_Work request a_
Can you quote the Scheme case definition excerpt below from "[else-key else-e1 else-e2" to "e1b e2b ...] ...)"?

_Selected extract_
____________________

The following definition of {\cf case} is equivalent to the one in
section~\ref{syntaxcasesection}.
Rather than including {\cf else} in the literals list as before,
this version explicitly tests for {\cf else} using
{\cf free-identifier=?}.

\begin{schemenoindent}
(define-syntax case
  (lambda (x)
    (syntax-case x ()
      [(\_ e0 [(k ...) e1 e2 ...] ...
              [else-key else-e1 else-e2 ...])
       (and (identifier? \#'else-key)
            (free-identifier=? \#'else-key \#'else))
       \#'(let ([t e0])
           (cond
             [(memv t '(k ...)) e1 e2 ...]
             ...
             [else else-e1 else-e2 ...]))]
      [(\_ e0 [(ka ...) e1a e2a ...]
              [(kb ...) e1b e2b ...] ...)
       \#'(let ([t e0])

____________________

(Collected data)
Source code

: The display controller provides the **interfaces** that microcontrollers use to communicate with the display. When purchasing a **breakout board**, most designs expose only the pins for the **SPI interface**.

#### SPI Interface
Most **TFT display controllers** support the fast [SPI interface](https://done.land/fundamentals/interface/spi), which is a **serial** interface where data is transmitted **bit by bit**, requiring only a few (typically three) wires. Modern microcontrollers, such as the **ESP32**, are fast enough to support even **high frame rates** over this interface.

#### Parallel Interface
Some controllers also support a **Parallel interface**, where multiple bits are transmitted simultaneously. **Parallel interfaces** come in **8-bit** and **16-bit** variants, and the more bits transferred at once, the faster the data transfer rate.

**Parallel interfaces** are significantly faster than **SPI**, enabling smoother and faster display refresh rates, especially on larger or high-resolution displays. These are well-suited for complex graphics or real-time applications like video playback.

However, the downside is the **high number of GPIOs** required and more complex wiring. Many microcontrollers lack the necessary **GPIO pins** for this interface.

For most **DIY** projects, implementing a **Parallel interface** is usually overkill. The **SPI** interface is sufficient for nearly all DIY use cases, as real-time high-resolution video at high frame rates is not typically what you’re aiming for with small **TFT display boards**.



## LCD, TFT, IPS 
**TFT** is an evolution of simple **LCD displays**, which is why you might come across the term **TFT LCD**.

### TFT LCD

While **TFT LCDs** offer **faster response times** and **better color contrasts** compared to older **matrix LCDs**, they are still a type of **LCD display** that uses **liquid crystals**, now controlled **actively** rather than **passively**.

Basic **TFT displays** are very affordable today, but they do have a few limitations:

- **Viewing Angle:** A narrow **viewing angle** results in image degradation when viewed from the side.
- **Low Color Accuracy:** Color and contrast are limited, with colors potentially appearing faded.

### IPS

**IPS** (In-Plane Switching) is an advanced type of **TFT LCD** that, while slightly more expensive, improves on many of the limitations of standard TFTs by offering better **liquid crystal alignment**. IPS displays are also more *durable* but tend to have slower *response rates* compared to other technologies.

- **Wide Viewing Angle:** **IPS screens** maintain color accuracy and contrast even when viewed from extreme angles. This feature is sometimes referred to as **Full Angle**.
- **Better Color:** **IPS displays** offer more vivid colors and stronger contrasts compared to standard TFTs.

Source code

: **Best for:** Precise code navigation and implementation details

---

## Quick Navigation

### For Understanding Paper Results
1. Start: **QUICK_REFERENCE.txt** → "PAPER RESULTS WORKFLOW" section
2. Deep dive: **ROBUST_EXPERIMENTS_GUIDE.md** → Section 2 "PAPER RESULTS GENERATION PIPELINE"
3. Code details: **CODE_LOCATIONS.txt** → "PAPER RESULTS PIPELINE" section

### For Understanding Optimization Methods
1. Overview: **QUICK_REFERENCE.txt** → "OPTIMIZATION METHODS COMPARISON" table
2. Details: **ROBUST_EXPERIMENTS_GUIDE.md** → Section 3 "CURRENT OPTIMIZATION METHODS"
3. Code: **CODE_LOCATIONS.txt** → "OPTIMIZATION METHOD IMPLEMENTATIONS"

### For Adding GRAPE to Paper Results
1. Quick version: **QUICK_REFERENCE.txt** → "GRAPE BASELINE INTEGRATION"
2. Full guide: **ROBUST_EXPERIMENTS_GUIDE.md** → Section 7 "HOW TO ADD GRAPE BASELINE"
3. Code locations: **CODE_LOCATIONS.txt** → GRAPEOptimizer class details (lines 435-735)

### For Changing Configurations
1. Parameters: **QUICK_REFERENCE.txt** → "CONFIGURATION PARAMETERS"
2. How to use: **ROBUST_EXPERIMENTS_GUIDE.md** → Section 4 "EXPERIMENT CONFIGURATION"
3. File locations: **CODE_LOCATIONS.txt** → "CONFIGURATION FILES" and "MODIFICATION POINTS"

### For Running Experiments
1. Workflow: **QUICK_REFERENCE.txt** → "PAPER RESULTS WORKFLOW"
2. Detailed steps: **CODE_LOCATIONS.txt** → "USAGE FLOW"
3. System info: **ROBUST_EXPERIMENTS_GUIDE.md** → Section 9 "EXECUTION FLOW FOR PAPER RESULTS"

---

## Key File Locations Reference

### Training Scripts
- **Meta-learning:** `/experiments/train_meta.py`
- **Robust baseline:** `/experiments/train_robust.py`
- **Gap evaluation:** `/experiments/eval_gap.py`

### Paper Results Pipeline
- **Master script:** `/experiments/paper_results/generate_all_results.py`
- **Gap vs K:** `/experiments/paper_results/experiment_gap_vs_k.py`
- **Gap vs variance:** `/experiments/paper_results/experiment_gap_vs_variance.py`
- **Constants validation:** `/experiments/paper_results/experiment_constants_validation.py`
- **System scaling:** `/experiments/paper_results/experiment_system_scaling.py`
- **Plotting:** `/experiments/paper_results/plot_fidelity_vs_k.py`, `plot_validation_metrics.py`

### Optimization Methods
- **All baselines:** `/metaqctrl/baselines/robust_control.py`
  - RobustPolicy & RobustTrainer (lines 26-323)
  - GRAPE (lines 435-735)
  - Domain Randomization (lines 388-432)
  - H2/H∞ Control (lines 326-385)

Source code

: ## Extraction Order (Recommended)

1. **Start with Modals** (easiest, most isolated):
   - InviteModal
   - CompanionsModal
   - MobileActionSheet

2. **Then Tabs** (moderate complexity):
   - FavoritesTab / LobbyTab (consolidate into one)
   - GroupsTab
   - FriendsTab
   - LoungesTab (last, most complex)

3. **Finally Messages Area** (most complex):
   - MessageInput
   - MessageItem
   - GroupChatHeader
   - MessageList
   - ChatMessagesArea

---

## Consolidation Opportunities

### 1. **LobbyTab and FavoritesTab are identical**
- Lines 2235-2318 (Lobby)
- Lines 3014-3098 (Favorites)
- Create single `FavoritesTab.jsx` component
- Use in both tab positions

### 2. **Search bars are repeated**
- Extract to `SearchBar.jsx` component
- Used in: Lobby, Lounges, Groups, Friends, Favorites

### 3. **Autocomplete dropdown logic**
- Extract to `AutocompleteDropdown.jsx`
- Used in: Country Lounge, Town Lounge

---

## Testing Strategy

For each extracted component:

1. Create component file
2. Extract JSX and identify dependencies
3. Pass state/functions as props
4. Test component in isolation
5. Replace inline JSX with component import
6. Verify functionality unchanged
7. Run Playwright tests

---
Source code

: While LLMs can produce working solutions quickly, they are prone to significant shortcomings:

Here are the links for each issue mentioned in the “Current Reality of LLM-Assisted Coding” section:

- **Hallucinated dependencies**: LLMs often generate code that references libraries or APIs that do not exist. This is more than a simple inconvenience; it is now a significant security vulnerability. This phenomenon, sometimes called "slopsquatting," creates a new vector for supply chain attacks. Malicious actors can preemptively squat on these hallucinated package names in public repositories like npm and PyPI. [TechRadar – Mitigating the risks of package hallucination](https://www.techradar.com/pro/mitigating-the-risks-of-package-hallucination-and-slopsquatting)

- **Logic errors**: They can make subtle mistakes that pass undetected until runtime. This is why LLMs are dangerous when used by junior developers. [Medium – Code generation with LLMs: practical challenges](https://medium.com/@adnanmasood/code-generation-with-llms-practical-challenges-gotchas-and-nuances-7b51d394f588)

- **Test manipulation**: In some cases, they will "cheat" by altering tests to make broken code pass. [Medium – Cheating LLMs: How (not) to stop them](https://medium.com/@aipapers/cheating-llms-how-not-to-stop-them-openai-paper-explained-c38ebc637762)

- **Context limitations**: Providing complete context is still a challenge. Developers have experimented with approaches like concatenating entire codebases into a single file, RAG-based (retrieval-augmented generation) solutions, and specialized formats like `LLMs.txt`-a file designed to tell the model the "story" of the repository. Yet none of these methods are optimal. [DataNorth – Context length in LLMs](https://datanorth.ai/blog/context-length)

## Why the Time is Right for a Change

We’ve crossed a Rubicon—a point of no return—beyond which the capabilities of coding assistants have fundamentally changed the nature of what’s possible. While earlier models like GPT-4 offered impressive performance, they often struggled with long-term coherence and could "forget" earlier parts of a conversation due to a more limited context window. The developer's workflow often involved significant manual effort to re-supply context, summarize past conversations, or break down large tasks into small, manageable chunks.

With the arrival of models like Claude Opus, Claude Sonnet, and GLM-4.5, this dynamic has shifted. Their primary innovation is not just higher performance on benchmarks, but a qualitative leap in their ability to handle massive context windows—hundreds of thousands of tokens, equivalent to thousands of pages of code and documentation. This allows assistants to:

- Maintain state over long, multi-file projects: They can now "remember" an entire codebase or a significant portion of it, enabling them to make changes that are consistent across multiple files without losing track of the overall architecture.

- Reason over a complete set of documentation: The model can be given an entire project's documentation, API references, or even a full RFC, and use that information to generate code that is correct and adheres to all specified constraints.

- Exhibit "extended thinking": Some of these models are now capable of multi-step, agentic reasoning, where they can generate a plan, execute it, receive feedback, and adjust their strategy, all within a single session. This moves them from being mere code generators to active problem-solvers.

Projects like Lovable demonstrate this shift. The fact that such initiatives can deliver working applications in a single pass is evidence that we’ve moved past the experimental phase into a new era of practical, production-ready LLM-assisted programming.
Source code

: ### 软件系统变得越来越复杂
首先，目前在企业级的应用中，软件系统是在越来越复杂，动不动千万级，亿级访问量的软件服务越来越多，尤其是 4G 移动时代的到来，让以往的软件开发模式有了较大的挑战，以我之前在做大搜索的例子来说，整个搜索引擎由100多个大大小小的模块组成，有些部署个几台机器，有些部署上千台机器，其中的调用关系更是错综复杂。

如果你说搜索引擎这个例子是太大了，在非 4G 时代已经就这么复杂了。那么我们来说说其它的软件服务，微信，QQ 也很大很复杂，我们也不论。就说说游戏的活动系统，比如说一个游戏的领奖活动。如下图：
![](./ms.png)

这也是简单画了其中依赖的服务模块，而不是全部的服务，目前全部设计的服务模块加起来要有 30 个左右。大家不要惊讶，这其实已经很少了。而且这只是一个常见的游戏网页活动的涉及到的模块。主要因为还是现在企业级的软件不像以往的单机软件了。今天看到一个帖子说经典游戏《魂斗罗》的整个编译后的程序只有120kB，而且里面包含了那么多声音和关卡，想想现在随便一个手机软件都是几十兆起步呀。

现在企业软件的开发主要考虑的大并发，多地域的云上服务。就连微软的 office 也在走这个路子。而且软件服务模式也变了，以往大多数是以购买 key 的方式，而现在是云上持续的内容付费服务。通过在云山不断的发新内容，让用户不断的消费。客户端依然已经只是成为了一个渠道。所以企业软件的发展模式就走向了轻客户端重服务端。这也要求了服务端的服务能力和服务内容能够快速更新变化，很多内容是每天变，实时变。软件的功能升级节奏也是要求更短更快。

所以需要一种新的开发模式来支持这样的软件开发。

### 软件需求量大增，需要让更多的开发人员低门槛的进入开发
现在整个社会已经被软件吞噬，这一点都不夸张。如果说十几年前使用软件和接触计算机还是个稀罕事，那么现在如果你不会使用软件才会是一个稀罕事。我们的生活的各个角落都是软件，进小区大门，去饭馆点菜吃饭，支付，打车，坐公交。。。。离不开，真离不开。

____________________

_Work request b_
Print the lines in the rows above, from the line with "While LLMs can" to the line with "- **Test manipulation**: In".

_Answer section a_
[else-key else-e1 else-e2 ...])
       (and (identifier? \#'else-key)
            (free-identifier=? \#'else-key \#'else))
       \#'(let ([t e0])
           (cond
             [(memv t '(k ...)) e1 e2 ...]
             ...
             [else else-e1 else-e2 ...]))]
      [(\_ e0 [(ka ...) e1a e2a ...]
              [(kb ...) e1b e2b ...] ...)

_Answer section b_
: While LLMs can produce working solutions quickly, they are prone to significant shortcomings:

Here are the links for each issue mentioned in the “Current Reality of LLM-Assisted Coding” section:

- **Hallucinated dependencies**: LLMs often generate code that references libraries or APIs that do not exist. This is more than a simple inconvenience; it is now a significant security vulnerability. This phenomenon, sometimes called "slopsquatting," creates a new vector for supply chain attacks. Malicious actors can preemptively squat on these hallucinated package names in public repositories like npm and PyPI. [TechRadar – Mitigating the risks of package hallucination](https://www.techradar.com/pro/mitigating-the-risks-of-package-hallucination-and-slopsquatting)

- **Logic errors**: They can make subtle mistakes that pass undetected until runtime. This is why LLMs are dangerous when used by junior developers. [Medium – Code generation with LLMs: practical challenges](https://medium.com/@adnanmasood/code-generation-with-llms-practical-challenges-gotchas-and-nuances-7b51d394f588)

- **Test manipulation**: In some cases, they will "cheat" by altering tests to make broken code pass. [Medium – Cheating LLMs: How (not) to stop them](https://medium.com/@aipapers/cheating-llms-how-not-to-stop-them-openai-paper-explained-c38ebc637762)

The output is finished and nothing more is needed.